Albany ocean-goers are warned to keep their distance from newborn whales, with three humpback calves sighted in King George Sound so far this year.

Marine biologist Kirsty Mary Alexander said it was unusual for humpback whale calves to be found in Albany waters and advised boat users to be extra cautious.

“The main calving ground for these guys is usually up north in the Kimberley but there are four to six tiny newborns sighted each year so it does happen,” she said.

Three new humpback calves were spotted at King George Sound this month.
Camera IconThree new humpback calves were spotted at King George Sound this month.
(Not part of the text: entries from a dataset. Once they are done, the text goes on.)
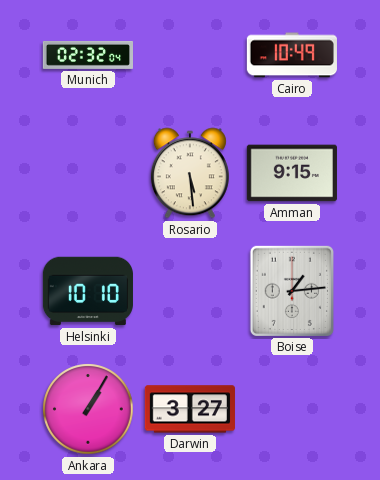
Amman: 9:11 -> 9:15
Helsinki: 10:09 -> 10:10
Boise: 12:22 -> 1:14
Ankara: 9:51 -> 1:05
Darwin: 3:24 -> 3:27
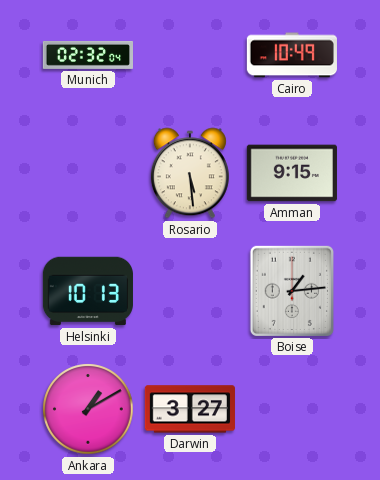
Helsinki: 10:10 -> 10:13
Ankara: 1:05 -> 1:10
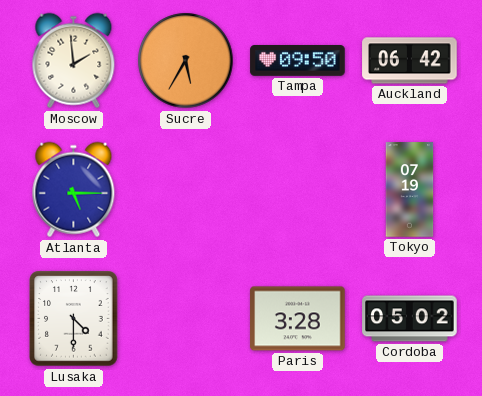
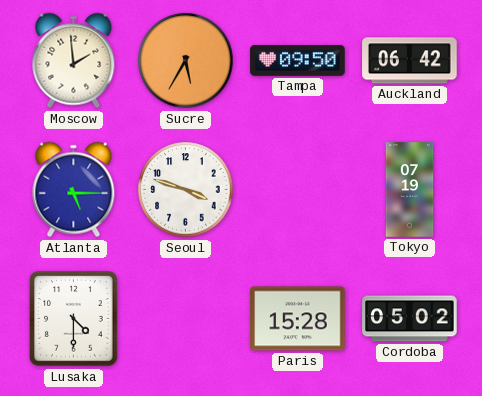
Seoul: none -> 3:48
Paris: 3:28 -> 15:28
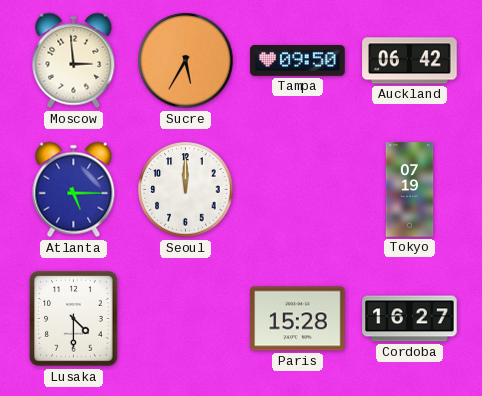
Moscow: 1:59 -> 2:59
Seoul: 3:48 -> 12:00
Cordoba: 05:02 -> 16:27
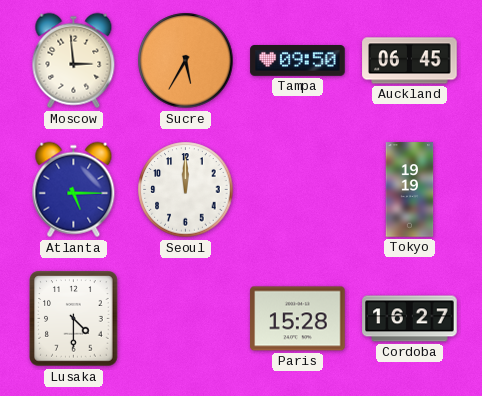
Auckland: 06:42 -> 06:45
Tokyo: 07:19 -> 19:19
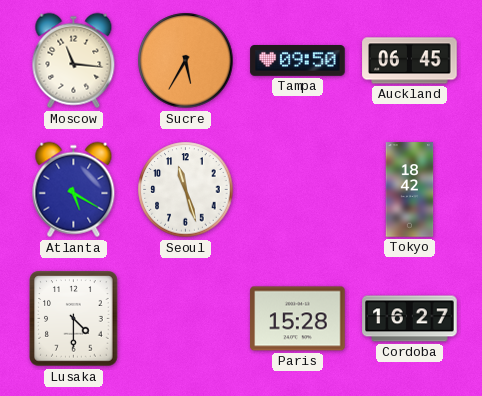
Moscow: 2:59 -> 11:16
Atlanta: 5:15 -> 5:20
Seoul: 12:00 -> 11:27
Tokyo: 19:19 -> 18:42
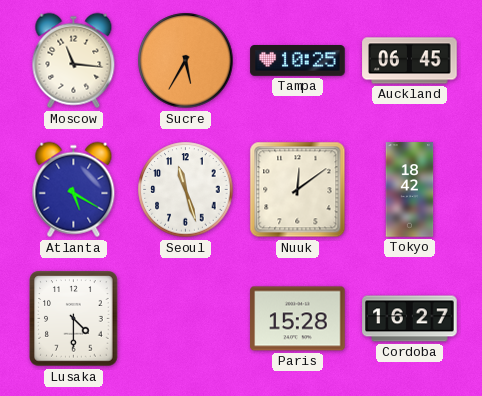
Tampa: 09:50 -> 10:25
Nuuk: none -> 12:09
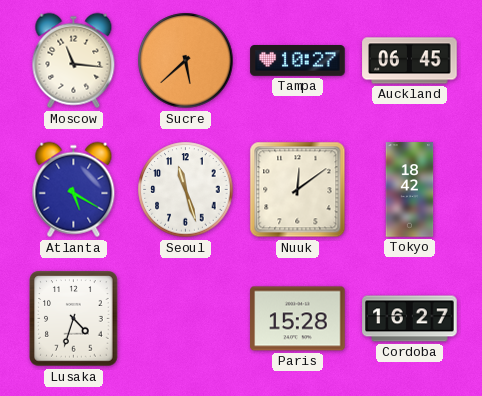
Sucre: 5:35 -> 5:38
Tampa: 10:25 -> 10:27
Lusaka: 4:30 -> 4:33
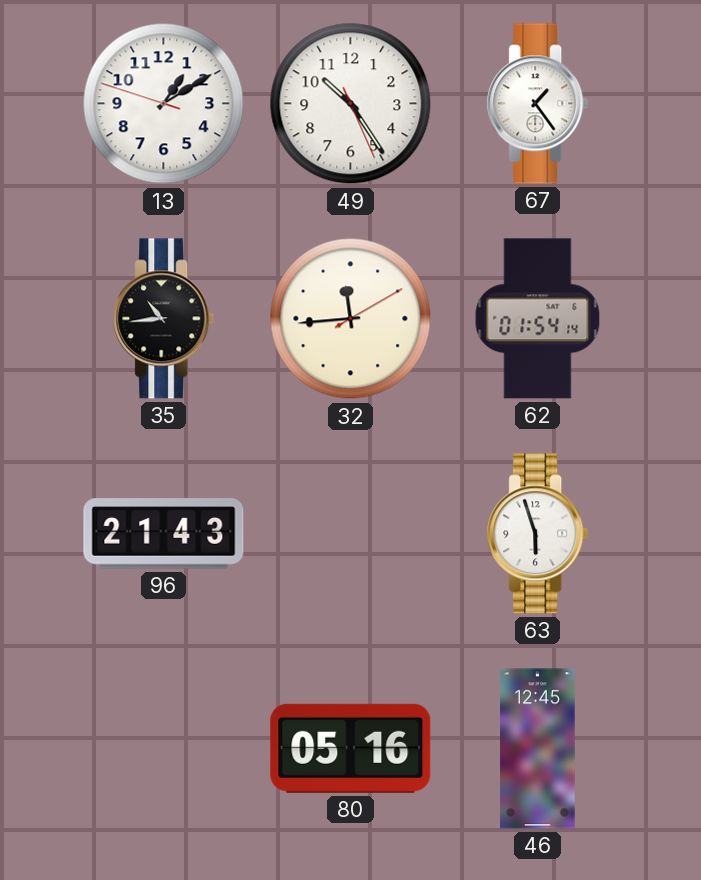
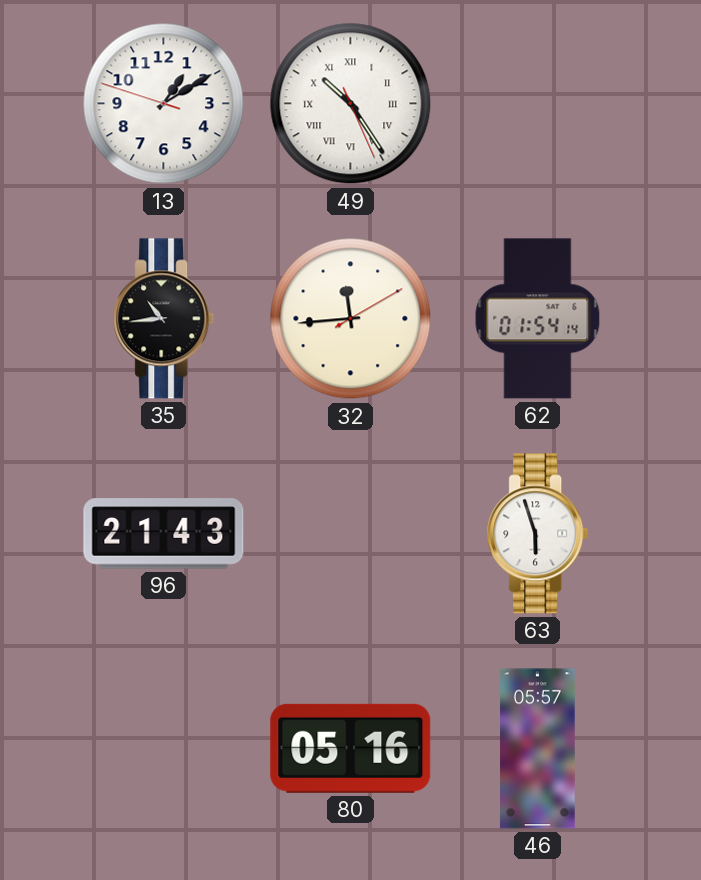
49 numerals: Arabic -> Roman
67: 1:24 -> none
46: 12:45 -> 05:57
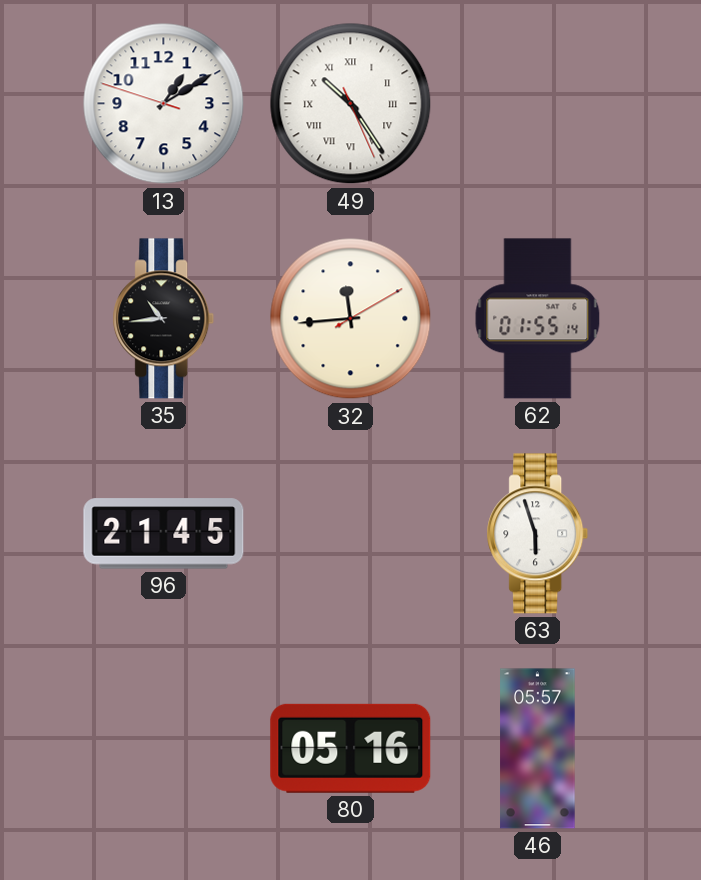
62: 01:54 -> 01:55
96: 21:43 -> 21:45
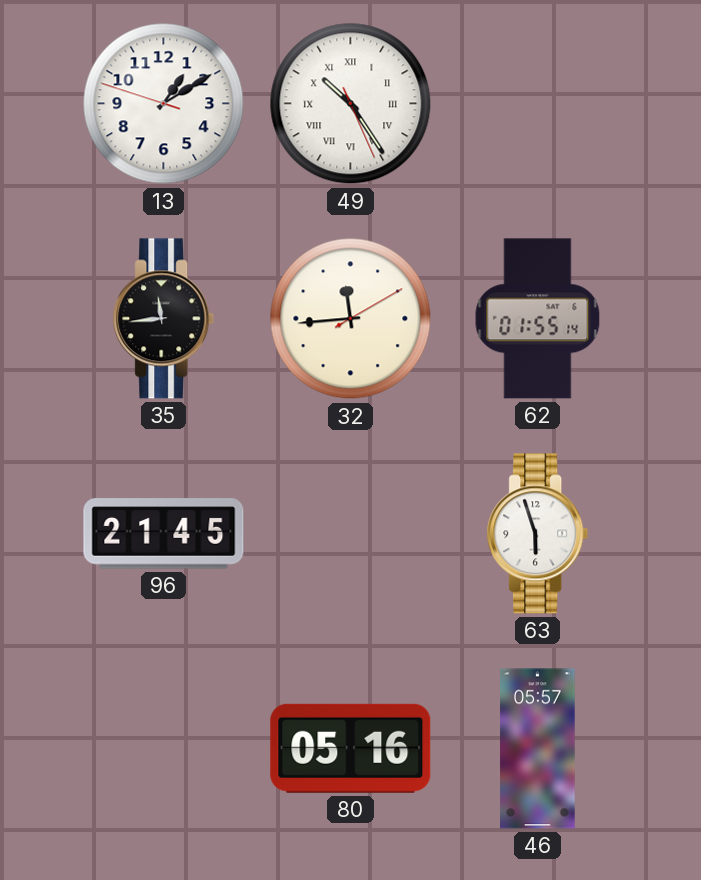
35: 10:44 -> 11:44
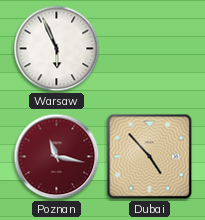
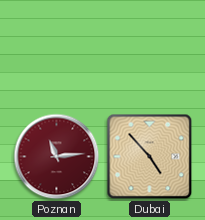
Warsaw: 5:56 -> none
Poznan: 11:17 -> 11:14
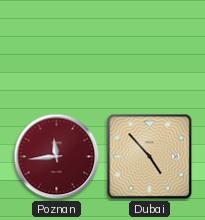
Poznan: 11:14 -> 11:44
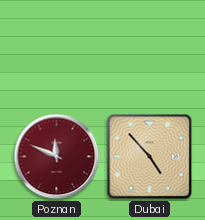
Poznan: 11:44 -> 11:49
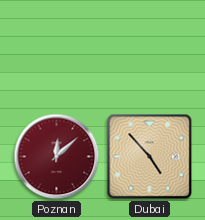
Poznan: 11:49 -> 12:08
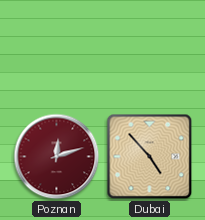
Poznan: 12:08 -> 12:12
Credit: Alexander

With several newborn calves sighted this month alone, Ms Alexander advised ocean-goers to maintain a 300m distance for the wellbeing of the calves.

It is also illegal for drones to be flown within 1000ft above any cetacean, and permission is required to fly drones above national and marine parks.

“Really the easiest and most important thing people can do is to just slow down and give these animals some distance,” Ms Alexander said.

“Some of the babies, their dorsal fins are bent over and that’s because they used to be curled up inside their mum’s uterus.

“So you know when you see a calf like that, they are very young and it will be best to keep a good distance from them.”

A Department of Biodiversity, Conservation and Attractions representative said there had been whale calves reported with propeller injuries off the Exmouth coast last year.

Ms Alexander said sightings of injured whales should be reported to authorities, and people should not attempt to help them.